* Start DOCUMENT EXTRACT *

August 29, 2009

Finish What You Started — True Love Can Wait

It makes sense to start writing about love on a personal note.  About a year ago, I experienced love at first sight.  A gentleman about to teach a class to lawyers strode into a packed room in what looked like, frankly, a golden spotlight.  I almost gasped, and instinctively moved to hide. (Sunday-morning sweats and glasses were not meant for this type of moment.)  A week later, we discussed on the phone meeting for coffee, but since we were in a professional process together, we decided to be prudent and finish our business, and then meet– no matter how long it took–in months or even a year. So remember as you read further, when I write that true love can wait, this view comes from both my personal and professional experiences.

As a divorce professional, I heartily recommend people finish their marriage by completing their divorce process before moving into a new love relationship.

Why?  Because there’s a good chance that if one or both clients starts a new relationship during the divorce process it will destroy much, if not all, of the positive momentum in a mediation or Collaborative process. Is this true all the time?  No.  But I’ve sat in a conference room too many times watching one client in tears or anger, just repeat in different forms, no, no, no, no– out of the blue, only to have it come to light that the other client had recently introduced the kids to a new “friend,” or had announced a surprise engagement (!), or broached the idea that he or she was moving in with a new romantic partner, to think anything other than, in almost all divorce processes, it would be best to ask love to wait.

* End DOCUMENT EXTRACT *

* _PROBLEMS_
(1) Can you rewrite the stretch of the blog post from "August 29, 2009" through "and professional experiences.", putting "lunch" in place of "coffee"?
(2) According to the blog post, what should people do before moving into a new love relationship?
The records that come next are separate material from the blog post.

* Start LISTED RECORDS *

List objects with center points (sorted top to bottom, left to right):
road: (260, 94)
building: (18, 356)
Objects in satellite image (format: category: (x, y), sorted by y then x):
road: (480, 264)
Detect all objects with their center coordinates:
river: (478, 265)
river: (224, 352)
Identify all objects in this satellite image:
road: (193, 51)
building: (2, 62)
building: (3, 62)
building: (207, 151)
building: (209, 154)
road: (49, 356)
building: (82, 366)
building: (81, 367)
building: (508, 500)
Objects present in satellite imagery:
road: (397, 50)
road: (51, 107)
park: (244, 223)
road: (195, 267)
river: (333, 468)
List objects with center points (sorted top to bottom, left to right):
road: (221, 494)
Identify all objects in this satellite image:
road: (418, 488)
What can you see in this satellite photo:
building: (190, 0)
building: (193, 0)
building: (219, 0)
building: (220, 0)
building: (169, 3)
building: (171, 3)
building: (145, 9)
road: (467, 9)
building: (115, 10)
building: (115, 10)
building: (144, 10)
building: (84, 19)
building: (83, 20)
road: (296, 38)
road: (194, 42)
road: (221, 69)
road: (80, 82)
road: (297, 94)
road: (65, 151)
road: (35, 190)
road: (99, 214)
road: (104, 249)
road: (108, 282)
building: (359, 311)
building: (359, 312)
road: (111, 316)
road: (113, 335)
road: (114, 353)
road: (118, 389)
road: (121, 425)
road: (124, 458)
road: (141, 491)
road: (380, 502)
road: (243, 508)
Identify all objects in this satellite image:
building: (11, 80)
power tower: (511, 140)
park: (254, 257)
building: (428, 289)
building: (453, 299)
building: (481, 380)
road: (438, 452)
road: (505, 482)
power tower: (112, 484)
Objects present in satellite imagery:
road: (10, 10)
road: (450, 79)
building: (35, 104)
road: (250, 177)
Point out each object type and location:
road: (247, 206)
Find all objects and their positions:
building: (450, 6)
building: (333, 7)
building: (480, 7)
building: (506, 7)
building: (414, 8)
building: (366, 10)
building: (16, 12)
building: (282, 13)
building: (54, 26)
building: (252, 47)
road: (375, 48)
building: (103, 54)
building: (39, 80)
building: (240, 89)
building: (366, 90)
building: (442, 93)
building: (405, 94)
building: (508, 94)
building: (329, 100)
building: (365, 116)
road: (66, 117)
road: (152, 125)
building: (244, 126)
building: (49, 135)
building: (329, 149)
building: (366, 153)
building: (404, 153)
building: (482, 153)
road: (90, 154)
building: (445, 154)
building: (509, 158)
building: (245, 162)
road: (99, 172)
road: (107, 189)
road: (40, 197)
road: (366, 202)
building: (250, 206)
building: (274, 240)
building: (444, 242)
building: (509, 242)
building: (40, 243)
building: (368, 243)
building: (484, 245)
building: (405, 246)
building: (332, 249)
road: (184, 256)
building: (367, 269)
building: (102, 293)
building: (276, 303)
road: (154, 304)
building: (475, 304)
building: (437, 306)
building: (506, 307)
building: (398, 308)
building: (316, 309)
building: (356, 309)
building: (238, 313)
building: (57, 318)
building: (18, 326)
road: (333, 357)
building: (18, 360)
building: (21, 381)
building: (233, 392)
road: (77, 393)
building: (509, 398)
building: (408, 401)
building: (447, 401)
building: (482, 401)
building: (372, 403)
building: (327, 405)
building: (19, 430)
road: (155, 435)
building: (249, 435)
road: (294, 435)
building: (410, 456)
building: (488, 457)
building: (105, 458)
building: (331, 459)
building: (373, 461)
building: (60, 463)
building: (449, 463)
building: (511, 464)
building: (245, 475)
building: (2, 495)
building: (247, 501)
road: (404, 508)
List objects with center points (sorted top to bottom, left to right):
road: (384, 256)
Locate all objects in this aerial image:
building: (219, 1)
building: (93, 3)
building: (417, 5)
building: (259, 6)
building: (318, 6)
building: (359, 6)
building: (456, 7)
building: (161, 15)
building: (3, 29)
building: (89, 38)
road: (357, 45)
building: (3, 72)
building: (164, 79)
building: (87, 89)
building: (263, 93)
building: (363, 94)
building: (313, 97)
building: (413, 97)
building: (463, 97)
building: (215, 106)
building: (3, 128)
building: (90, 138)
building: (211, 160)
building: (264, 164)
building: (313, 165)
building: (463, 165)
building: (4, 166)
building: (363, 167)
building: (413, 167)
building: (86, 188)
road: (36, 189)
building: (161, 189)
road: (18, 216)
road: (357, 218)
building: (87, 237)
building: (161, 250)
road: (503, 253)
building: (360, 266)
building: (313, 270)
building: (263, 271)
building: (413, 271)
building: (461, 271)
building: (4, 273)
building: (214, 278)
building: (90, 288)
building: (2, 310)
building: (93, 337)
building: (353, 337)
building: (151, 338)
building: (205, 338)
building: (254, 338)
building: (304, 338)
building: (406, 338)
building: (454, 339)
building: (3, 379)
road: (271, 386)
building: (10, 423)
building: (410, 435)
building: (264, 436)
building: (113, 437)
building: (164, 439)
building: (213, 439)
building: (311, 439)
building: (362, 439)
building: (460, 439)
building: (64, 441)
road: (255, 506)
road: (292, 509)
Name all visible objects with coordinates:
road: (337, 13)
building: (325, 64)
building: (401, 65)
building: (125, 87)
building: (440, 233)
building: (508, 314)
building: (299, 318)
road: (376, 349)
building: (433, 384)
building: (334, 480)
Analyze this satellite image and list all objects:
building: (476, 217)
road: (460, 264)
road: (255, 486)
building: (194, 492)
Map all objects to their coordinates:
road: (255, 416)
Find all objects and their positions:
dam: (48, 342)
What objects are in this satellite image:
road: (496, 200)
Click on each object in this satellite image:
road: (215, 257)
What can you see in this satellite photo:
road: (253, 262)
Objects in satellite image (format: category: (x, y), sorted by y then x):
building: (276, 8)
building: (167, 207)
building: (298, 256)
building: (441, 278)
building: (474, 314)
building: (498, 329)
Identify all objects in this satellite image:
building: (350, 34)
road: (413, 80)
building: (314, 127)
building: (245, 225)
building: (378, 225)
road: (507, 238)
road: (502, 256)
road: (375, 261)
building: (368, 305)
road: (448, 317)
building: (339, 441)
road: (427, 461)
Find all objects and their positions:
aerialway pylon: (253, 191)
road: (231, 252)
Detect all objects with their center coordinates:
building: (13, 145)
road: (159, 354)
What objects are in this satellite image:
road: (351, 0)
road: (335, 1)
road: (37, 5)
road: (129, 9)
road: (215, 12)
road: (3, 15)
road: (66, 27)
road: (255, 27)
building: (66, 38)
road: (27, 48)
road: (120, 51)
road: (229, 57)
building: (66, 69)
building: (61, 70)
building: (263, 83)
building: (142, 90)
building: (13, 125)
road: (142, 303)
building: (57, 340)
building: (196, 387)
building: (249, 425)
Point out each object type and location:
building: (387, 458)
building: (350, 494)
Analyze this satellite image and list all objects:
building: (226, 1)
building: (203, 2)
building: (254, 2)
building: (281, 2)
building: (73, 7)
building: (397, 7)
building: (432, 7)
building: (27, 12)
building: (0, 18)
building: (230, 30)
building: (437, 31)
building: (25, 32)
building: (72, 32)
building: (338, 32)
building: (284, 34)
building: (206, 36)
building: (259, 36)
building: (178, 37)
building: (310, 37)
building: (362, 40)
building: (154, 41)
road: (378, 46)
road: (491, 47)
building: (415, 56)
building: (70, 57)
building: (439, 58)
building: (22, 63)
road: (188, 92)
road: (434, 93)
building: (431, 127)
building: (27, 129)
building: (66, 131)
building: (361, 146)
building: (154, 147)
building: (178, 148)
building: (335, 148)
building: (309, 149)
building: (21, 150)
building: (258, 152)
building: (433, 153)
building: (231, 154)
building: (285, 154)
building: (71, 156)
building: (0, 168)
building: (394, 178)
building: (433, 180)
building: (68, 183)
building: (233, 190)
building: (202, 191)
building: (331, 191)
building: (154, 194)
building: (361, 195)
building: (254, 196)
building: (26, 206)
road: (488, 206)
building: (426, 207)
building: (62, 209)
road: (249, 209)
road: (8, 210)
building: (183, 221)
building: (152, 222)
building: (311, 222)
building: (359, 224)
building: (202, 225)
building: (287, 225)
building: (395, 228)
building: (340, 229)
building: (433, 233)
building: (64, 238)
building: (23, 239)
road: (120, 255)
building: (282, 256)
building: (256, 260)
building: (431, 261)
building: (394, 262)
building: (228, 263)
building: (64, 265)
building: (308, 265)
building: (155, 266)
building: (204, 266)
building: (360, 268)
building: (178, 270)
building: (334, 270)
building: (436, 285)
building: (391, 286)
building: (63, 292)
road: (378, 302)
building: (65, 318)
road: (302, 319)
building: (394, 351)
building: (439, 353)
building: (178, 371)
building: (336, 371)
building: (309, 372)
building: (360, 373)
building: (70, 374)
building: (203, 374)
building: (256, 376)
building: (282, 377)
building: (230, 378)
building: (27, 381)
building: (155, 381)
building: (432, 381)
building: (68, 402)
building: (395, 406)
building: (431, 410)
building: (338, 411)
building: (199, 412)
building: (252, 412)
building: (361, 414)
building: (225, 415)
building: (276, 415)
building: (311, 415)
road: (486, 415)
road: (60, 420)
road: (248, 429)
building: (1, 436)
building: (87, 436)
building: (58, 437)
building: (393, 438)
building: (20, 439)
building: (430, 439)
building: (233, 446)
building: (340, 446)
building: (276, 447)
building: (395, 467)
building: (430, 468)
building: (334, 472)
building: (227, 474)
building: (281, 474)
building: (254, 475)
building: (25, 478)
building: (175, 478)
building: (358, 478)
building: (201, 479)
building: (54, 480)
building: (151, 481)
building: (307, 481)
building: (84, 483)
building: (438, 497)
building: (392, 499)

* End LISTED RECORDS *

* _RESPONSE LIST_
(1)
August 29, 2009

Finish What You Started — True Love Can Wait

It makes sense to start writing about love on a personal note.  About a year ago, I experienced love at first sight.  A gentleman about to teach a class to lawyers strode into a packed room in what looked like, frankly, a golden spotlight.  I almost gasped, and instinctively moved to hide. (Sunday-morning sweats and glasses were not meant for this type of moment.)  A week later, we discussed on the phone meeting for lunch, but since we were in a professional process together, we decided to be prudent and finish our business, and then meet– no matter how long it took–in months or even a year. So remember as you read further, when I write that true love can wait, this view comes from both my personal and professional experiences.

(2) Finish their marriage by completing their divorce process.